* Check your understanding
[1] Based on the forum excerpt, decide whether each statement agrees with it: (a) TransUnion sorts tradelines into categories; (b) for FICO 8, the category split makes a clear difference; (c) MyFICO reporting and alerting separates accounts into two buckets. Answer yes or no for each and quote the deciding words.
[2] Quote the forum excerpt between "It's just Transunion." and "breaking everything out.", inclusive.
[3] In one to three sentences, explain why the poster in the forum excerpt thinks TransUnion's monitoring breaks tradelines into categories and why the poster calls this an old artifact.

------ Selected extract ------

Re: Impact of high utilization on a store card vs major card

It's just Transunion.

 

The monitoring solutions were built for the banks and then adapted for consumer use as near as I can tell; Transunion breaks tradelines down into categories but at least for FICO 8 there's no apparent difference.  My theory was the TU service was originally developed in 1999-2003 ballpark when FICO NextGen was a thing (or at least lenders were possibly asking for it vis a vis FICO's decision to go down that rabbit hole with NG), which might explain the rationale for breaking everything out.

 

Modern algorithms doesn't appear to have any use, so it's simply an old artifact.




        
Message 3 of 4
SouthJamaica
Mega Contributor

Re: Impact of high utilization on a store card vs major card


@DeeBee78 wrote:

So I've noticed that MyFICO reporting and alerting breaks accounts into two buckets: Retail Trades (store cards) and Bankcard (Visa, MC, etc.).

------ Given records ------

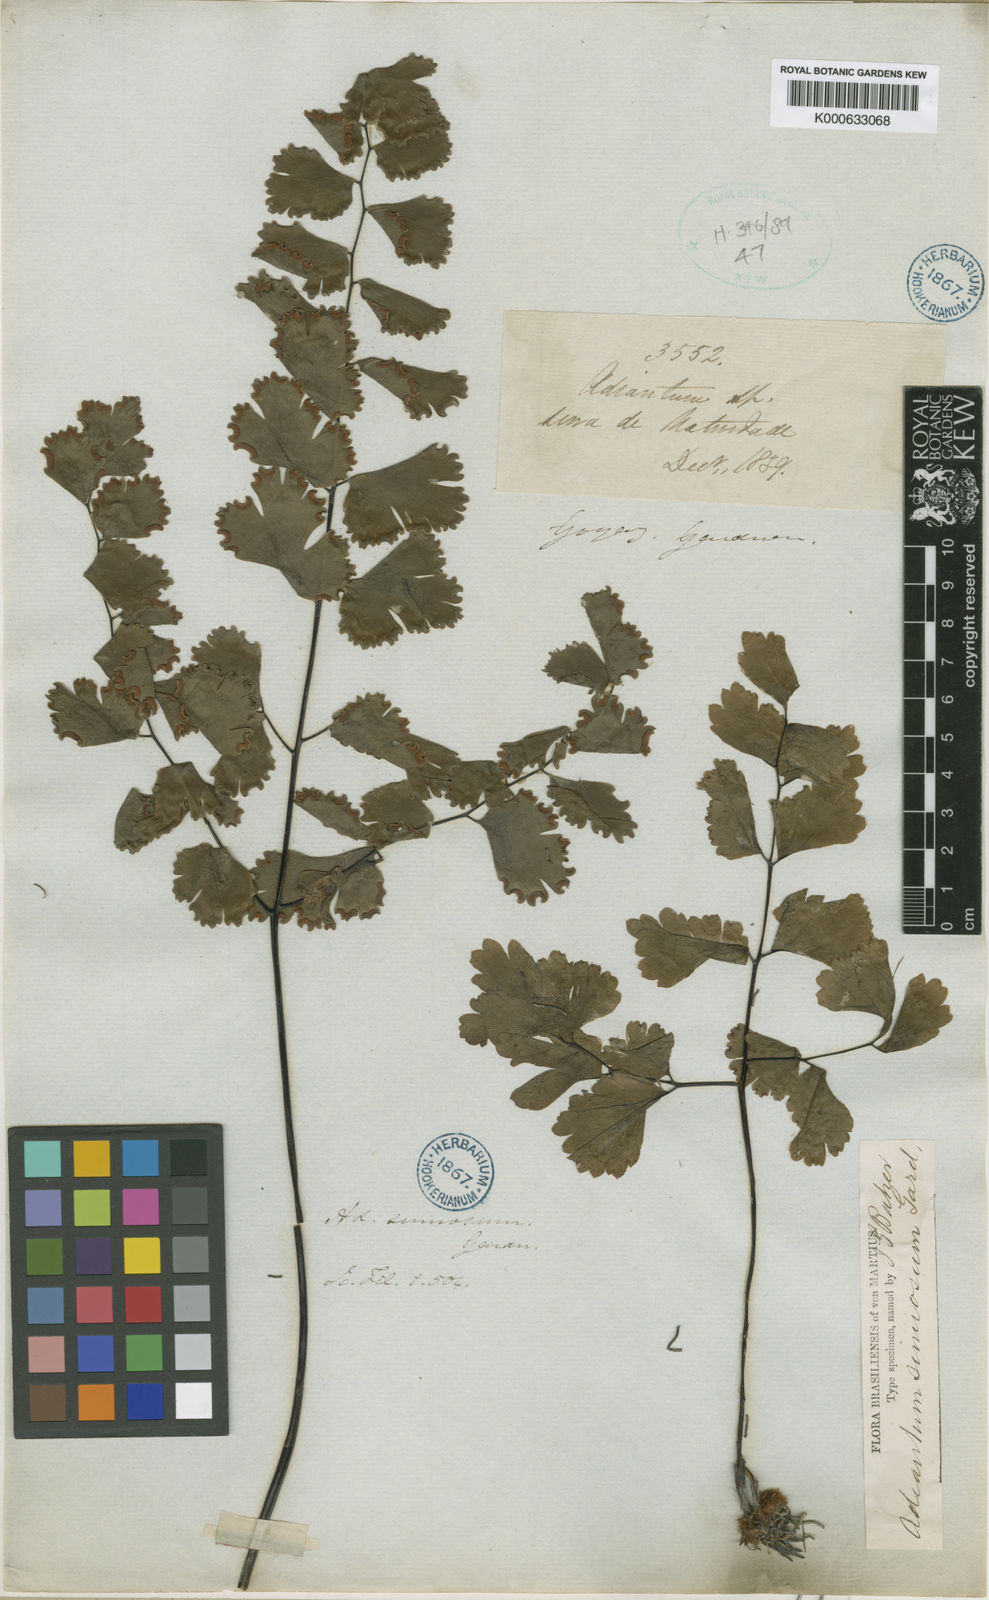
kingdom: Plantae
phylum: Tracheophyta
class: Polypodiopsida
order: Polypodiales
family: Pteridaceae
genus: Adiantum
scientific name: Adiantum sinuosum
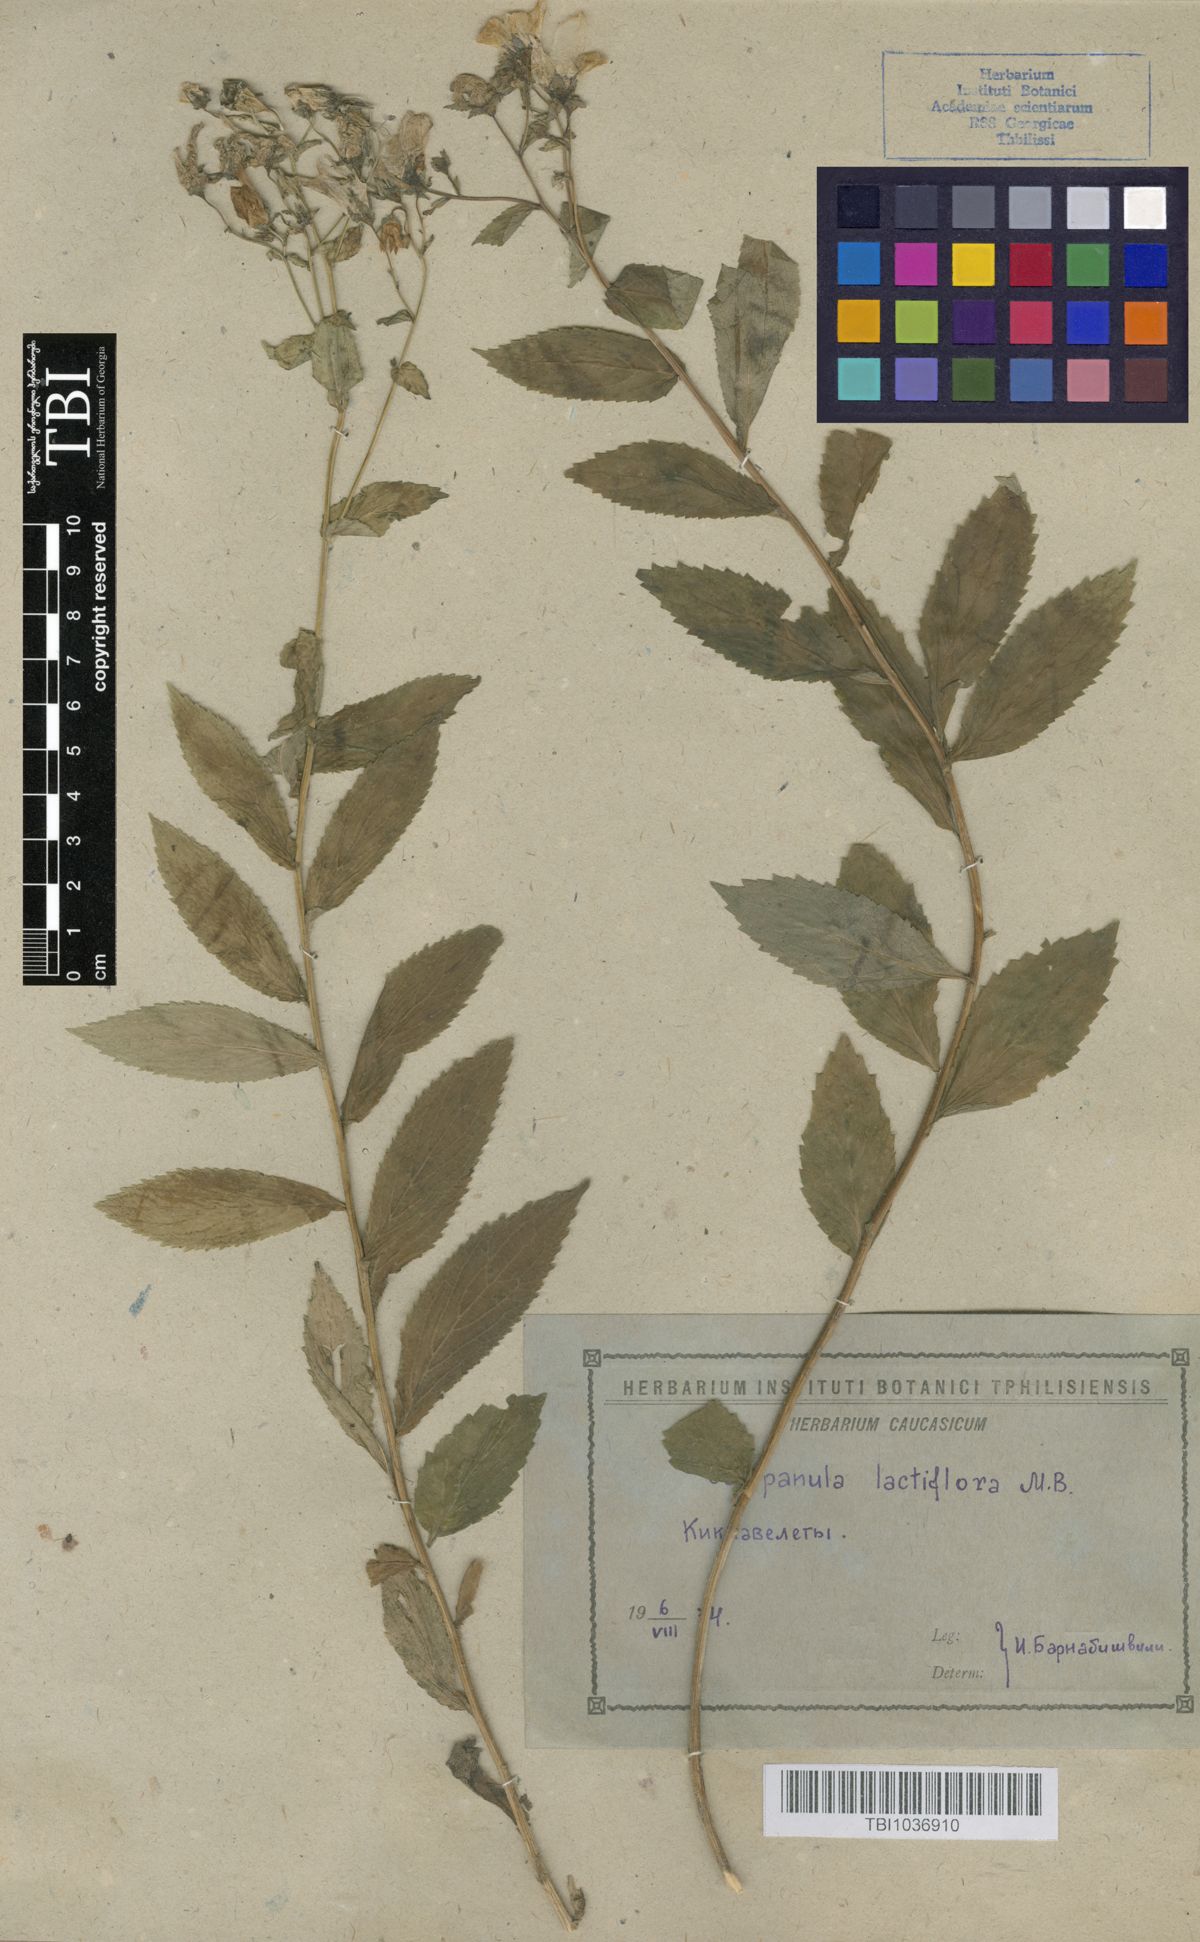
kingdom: Plantae
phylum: Tracheophyta
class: Magnoliopsida
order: Asterales
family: Campanulaceae
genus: Campanula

------

* Responses
[1]
(a) Yes: "Transunion breaks tradelines down into categories"
(b) No: "at least for FICO 8 there's no apparent difference"
(c) Yes: "MyFICO reporting and alerting breaks accounts into two buckets"

[2]
It's just Transunion.

 

The monitoring solutions were built for the banks and then adapted for consumer use as near as I can tell; Transunion breaks tradelines down into categories but at least for FICO 8 there's no apparent difference.  My theory was the TU service was originally developed in 1999-2003 ballpark when FICO NextGen was a thing (or at least lenders were possibly asking for it vis a vis FICO's decision to go down that rabbit hole with NG), which might explain the rationale for breaking everything out.

[3] The poster's theory is that the TransUnion service was developed around 1999–2003, when FICO NextGen was a thing and lenders may have been asking for it, which might explain the breakout. The poster calls it an old artifact because modern algorithms don't appear to have any use for it.